"Promise me! You don't know why I ask you, why I beg of you to promise that. It is not for my own sake," he urged.

"I promised you that long ago—the first time we ever met," said the girl, and cowered close to him.

They drew apart, and stood up.

Holding him by the hand, she followed him to the door. Then flinging her arms about his neck, she clung to him as if she would never let him go. He took her in his arms, himself on the point of swooning; he felt her hair wet with tears against his cheek, and their lips met.

The girl's head was bent back, looking, not into his eyes as before, but upward. And he saw how the look in her eyes changed, first to ineffable tenderness, then to pious prayer—until it seemed freed from all earth, gazing at some blessed vision afar off. As long as she stood thus he could not move a limb. Then her eyelids quivered, closed—and she drew her lips away.

He looked at them, saw a white, bloodless line—and he felt in that moment as if some ineradicable, eternal seal had been pressed upon his own.

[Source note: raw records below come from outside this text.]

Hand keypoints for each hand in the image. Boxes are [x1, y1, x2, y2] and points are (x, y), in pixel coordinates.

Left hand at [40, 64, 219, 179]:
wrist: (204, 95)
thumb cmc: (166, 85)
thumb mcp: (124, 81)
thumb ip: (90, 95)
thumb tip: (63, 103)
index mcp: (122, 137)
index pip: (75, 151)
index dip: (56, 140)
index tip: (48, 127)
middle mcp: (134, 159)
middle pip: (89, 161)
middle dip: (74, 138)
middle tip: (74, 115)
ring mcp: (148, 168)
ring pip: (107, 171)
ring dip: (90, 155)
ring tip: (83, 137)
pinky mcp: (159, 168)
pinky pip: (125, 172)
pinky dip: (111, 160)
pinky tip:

"I can't leave you like this!" he cried desperately. "Look! To-night we shall be at Kirveskallio—I can come from there. And I will come every night as long as we are within reach."

The girl's face lit with a pale gleam as of autumn sunlight, but she said no word. Only looked at him strangely, as he had never seen her look before—and stood there, gazing at him still, as he passed out.

ROWAN

"Rowan—do you know why I call you so?" he asked, holding the girl's hand clasped in his.